Por último, cerró la puerta por fuera y dejó la soledad de su hogar en el interior. Asió la maleta, completada con prisa, sin atender a las necesidades que vinieran, para pasar un tiempo indeterminado en otro lugar que no fuera aquel, y recorrió el camino que atravesaba el jardín hasta el coche. Arrancó y dirigió el vehículo a la puerta de salida dejando a un lado el parterre lleno de plantas de hortensia. Esas malditas flores que habían sido fuertes, frondosas y llenas de color, y que ahora no eran más que un recordatorio marchito. Sintió que ver cada día aquellas flores era una de las razones de su marcha. Todo aquello, todo lo que le ocurría ahora, había empezado con aquellas flores; le entristecían, le hacían recordar que estaba solo. Su mujer las había plantado hacía ya varios años.
Presionó el botón del mando a distancia y las puertas de entrada a su propiedad se abrieron lentamente. Salió, escapó, de su casa y tomó la carretera que le llevaría a la ciudad. Al mirar por el retrovisor, vio la casa; era tal y como la habían imaginado tantas veces. Durante años habían sido felices en esa casa, habían amado el hogar que crearon juntos bajo su techo. Y ahora lo dejaba atrás. Descendió la carretera que conectaba con la carretera general que llevaba a la ciudad. Conducía rápido, pero trazando con suavidad las curvas, las conocía bien. No necesitaba prestarles atención, había hecho el mismo trayecto, en ambos sentidos, cientos de veces. La carretera era umbría, cubierta por árboles en las dos orillas. Era casi mediodía, y ese era el único momento del día en el que algún rayo de sol se colaba por la parte más alta de las copas de los árboles. Le encantaba ese lugar, su casa y el camino que llevaba a su casa.
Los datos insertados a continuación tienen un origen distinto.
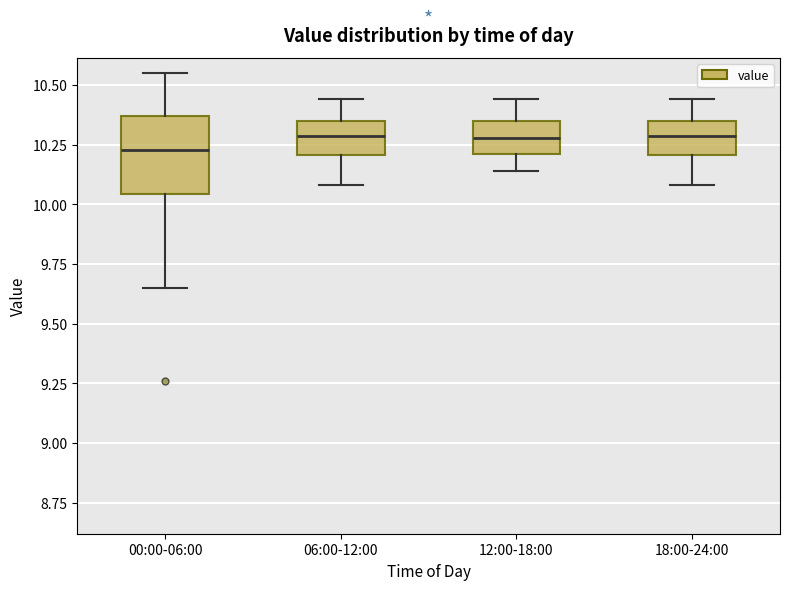

Reading left to right, transcribe this box plot: for each box, give where its median line is, the range the box spans, and where its two whiskers end, as read against the y-axis. The values are not printed on the chart, so give them approximately, as read against the axis.

00:00-06:00: median 10.25, box 10.05 to 10.35, whiskers 9.65 to 10.55
06:00-12:00: median 10.30, box 10.20 to 10.35, whiskers 10.10 to 10.45
12:00-18:00: median 10.30, box 10.20 to 10.35, whiskers 10.15 to 10.45
18:00-24:00: median 10.30, box 10.20 to 10.35, whiskers 10.10 to 10.45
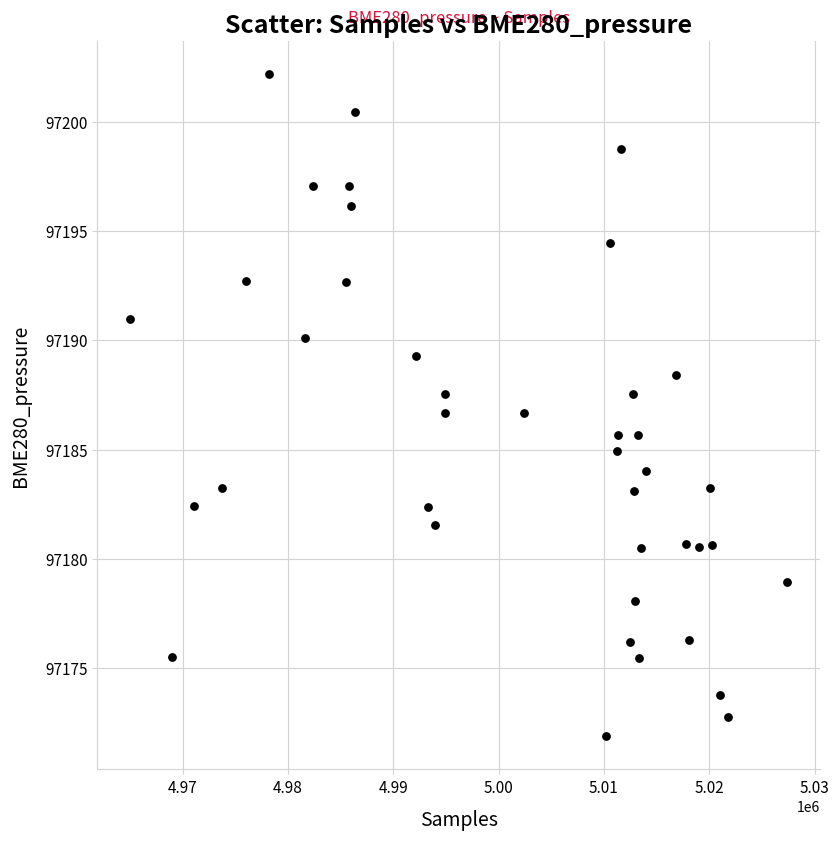

What is the range of X values (max minus min)?

62385.0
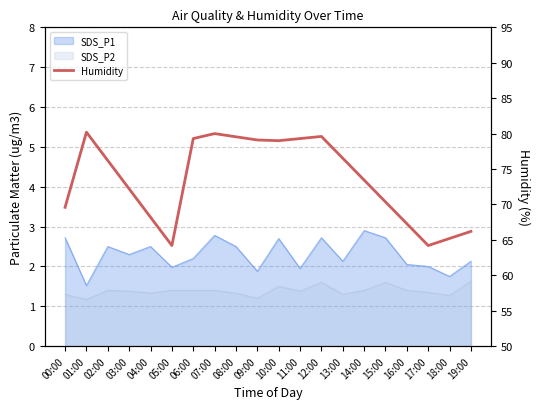

What is the label of the 17th point from the right?

03:00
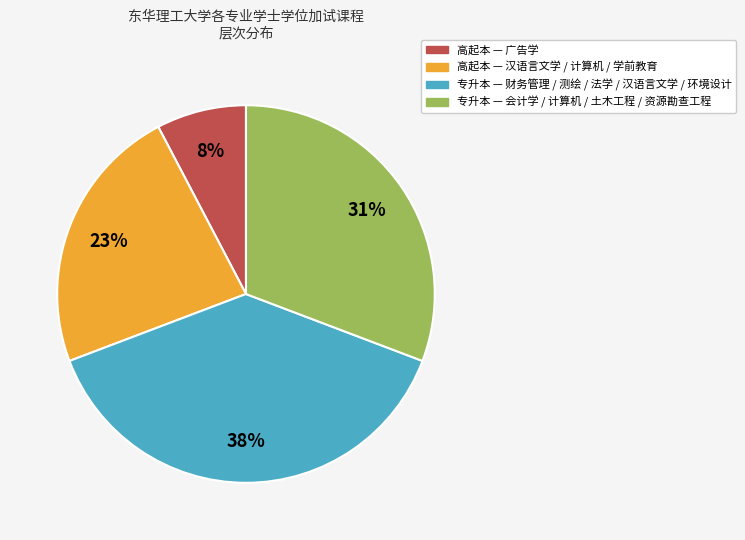

To the nearest percent, what is the average slice percentage?

25%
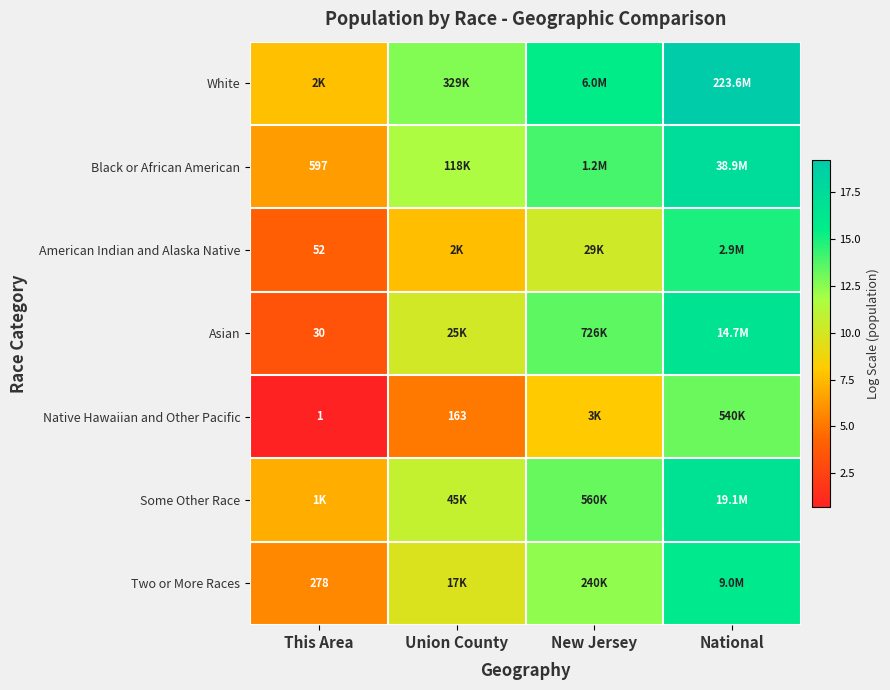

How many data points in Some Other Race are above 13?

2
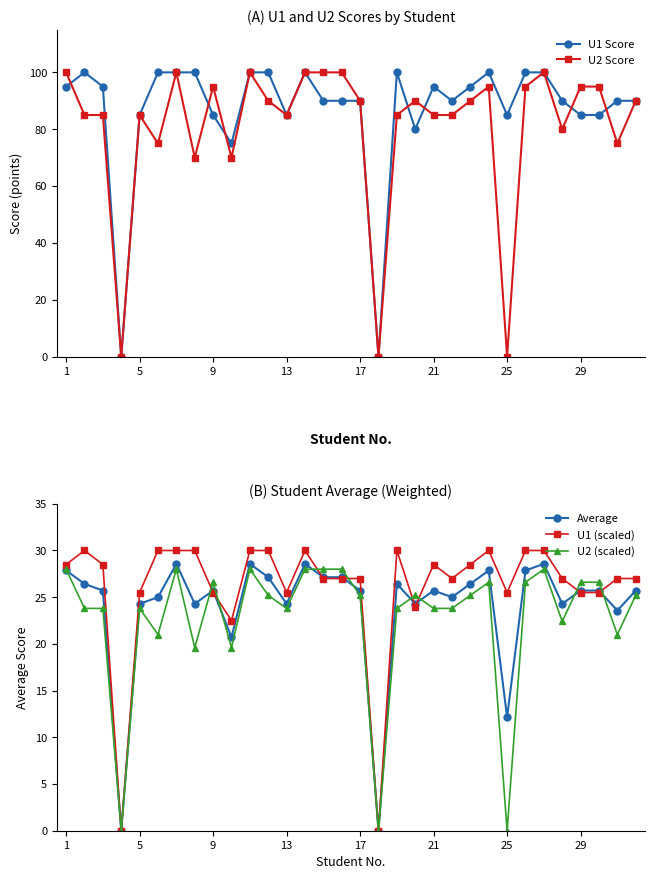

What is the difference between the maximum and minimum values in the U2 (scaled) series?

28.0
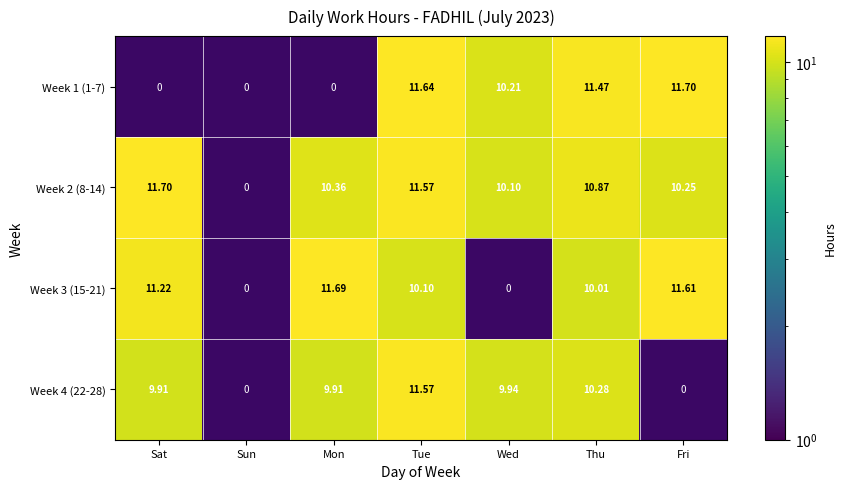

Is the value of Week 3 (15-21) at Tue greater than the value of Week 4 (22-28) at Sat?

Yes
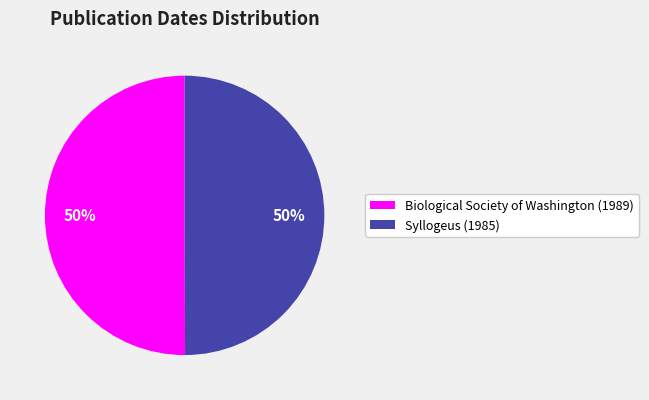

What percentage is the Syllogeus (1985) slice, to the nearest percent?

50%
Encendió la radio buscando distraerse. Sonaba la sintonía que anunciaba el informativo, el locutor abrió el programa con el mismo tema de las últimas semanas; el calor. Hacía ya varias semanas que el calor era asfixiante, por el día se superaban los cuarenta y cinco grados centígrados y por la noche no bajaba de los treinta. El locutor informaba de la preocupación que se extendía en las zonas rurales por la escasez de agua, y alertaba de la inminente entrada en vigor de una serie de medidas restrictivas en el consumo. Los niveles de los embalses y pantanos habían alcanzado ya valores mínimos históricos. Escuchó con interés, pero sin una preocupación real.
A pesar del calor de las últimas semanas, no sentía que la sequía que azotaba el país pudiera afectarle de ninguna manera. Sintió cierta empatía por las personas que pudieran sufrir por la falta de agua. Lo hacía de la misma manera que empatizaba con las imágenes de situaciones bélicas o catástrofes naturales que aparecían en televisión, desde la tranquilidad y el confort de su sofá. Sintonizó otra emisora en el momento que se incorporaba a la carretera general que llevaba a la ciudad. En menos de un cuarto de hora tomaba la entrada sur y poco después la salida a la circunvalación. Otros veinte minutos más tarde tomaba la autovía que llevaba al norte. El sol estaba en lo más alto, ese día también se superarían los cuarenta y cinco grados; subió la intensidad del aire acondicionado.